I join to the welcome back messages Edward. Nice to have you here and in
good shape :-)
[...]
From my perspective, I desire Leo's ability to manage trees and have
clones and execute scripts in truly rich text and graphical
environment. I wish I could paste images and markup text in Leo with
the same ease that I use MS Word or Onenote. At present most of my
work is trifurcated. One set of activities takes place in Leo and
other plain text tools, a second in Word/Onenote, and the last in
computer mapping and graphic design. I find myself constantly
repeating things in one of these environments that I've already done
(part of) in another.
That would be my ideal Leo environment too. Recently I was
explaining/showing Leo to a pair of friends. The idea of clones is a
really powerful and quick to catch one. If they have a more familiar
interface oriented towards non-technical users surely both would start
to use it (in fact one of them, the more technical guy is going to use
it and the non-technical girl still is not).
Maybe someday there will be a grand unification leo-like environment,
stranger things have happened. I suspect that like the grand
unification theory quest of physics, it will be illusive, perpetually
just out of reach, and smell like it's around the corner. ;-)

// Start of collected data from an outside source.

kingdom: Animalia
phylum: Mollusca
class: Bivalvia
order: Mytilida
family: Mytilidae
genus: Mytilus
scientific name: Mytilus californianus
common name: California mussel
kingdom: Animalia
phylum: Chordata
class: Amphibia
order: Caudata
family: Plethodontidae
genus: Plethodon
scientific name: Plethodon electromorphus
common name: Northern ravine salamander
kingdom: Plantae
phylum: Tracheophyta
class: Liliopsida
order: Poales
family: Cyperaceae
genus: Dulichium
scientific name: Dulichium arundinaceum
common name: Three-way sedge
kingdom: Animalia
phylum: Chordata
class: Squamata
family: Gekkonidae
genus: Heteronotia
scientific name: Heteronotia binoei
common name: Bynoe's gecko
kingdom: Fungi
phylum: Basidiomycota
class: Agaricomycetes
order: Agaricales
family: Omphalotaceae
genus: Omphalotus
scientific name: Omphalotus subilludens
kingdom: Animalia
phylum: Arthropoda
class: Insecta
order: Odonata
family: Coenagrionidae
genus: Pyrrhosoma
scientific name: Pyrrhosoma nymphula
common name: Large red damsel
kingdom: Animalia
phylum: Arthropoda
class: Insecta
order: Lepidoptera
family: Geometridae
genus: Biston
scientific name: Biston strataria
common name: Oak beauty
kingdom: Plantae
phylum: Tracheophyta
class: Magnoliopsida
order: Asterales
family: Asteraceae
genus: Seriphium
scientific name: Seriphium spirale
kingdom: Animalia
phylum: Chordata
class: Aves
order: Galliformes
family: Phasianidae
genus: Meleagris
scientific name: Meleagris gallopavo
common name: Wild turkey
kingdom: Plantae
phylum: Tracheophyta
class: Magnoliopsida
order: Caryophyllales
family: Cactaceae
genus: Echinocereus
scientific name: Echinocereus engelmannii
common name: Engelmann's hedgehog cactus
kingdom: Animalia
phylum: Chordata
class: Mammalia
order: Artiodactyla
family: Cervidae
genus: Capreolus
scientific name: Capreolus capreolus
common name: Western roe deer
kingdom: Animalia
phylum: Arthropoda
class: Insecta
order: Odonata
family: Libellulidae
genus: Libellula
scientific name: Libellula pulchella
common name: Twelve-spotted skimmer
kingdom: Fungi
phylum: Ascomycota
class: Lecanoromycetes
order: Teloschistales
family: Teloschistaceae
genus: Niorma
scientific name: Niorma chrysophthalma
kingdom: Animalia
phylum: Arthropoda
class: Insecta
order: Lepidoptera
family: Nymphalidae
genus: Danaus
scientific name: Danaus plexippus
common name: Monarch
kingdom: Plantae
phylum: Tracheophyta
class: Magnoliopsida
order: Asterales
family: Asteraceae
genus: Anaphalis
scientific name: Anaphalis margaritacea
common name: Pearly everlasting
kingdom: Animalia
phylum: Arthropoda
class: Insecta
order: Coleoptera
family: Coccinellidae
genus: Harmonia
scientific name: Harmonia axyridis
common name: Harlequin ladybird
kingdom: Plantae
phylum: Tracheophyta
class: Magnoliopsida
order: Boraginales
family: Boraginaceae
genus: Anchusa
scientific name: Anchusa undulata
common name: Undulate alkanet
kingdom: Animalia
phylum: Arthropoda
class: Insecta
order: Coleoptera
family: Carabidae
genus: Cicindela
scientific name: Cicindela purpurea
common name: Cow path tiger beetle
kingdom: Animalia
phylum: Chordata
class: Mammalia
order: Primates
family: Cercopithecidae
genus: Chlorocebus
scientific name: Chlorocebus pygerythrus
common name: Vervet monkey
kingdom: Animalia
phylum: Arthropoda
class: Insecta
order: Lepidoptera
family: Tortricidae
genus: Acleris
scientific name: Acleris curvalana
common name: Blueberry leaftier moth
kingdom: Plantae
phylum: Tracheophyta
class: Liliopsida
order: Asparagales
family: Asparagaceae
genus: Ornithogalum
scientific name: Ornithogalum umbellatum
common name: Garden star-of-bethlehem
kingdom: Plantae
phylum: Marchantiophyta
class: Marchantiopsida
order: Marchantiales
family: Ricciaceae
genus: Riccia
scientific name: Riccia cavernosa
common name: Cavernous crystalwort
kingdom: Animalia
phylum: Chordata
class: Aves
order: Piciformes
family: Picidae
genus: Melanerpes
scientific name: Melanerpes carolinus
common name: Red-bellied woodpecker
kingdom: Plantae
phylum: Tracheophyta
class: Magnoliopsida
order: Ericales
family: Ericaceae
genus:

I wish .leo fi)les could just *be* programs, but most people would find
such a scheme unacceptable.
The FOSSIL source code management tool has done some impressive things
in this regard:
http://fossil-scm.org/index.html/doc/trunk/www/index.wiki
For me the idea of a file based approach a la "everything is a file" of
Unix is becoming more and more insufficient. The more I approach
Smalltalk and its "everything is a object" philosophy, the more I see
this insufficiency. Flat files or metafiles about them (a la Leo) don't
deal properly with some kind of abstraction about storage, version
control and so on, so you need to put a lot of intelligence outside the
files, usually in small programs "that made one thing, made it right and
communicate". The thing is that this are not small portable programs any
more. For example, you have always to install the SCM/VCS for your
plattform and deal with the extra stuff, like visualization or web
enabled interaction (think about the web interface of gitorious or
bitbucket). I think that the interaction of Fossil + Leo could solve the
idea of having external files in a single "Leo document" that would be
really a fossil sqlite repository with all the external files in it, but
syncronizable with the outside world. This kind of instantiated image of
files in a moment of time in Fossil + Leo, would be like the
instantiated image of objects in a moment of time of Smalltalk. I don't
know for sure for anyone else, but I think that the more Leo users use
Leo, the more they would like to "live inside" Leo (that is my case,
anyway) and I believe that this would be possible, only if Leo
incorporates a default, minimalist a portable discourse about storage
and version control. Fossil is for me, that kind of discourse to talk with.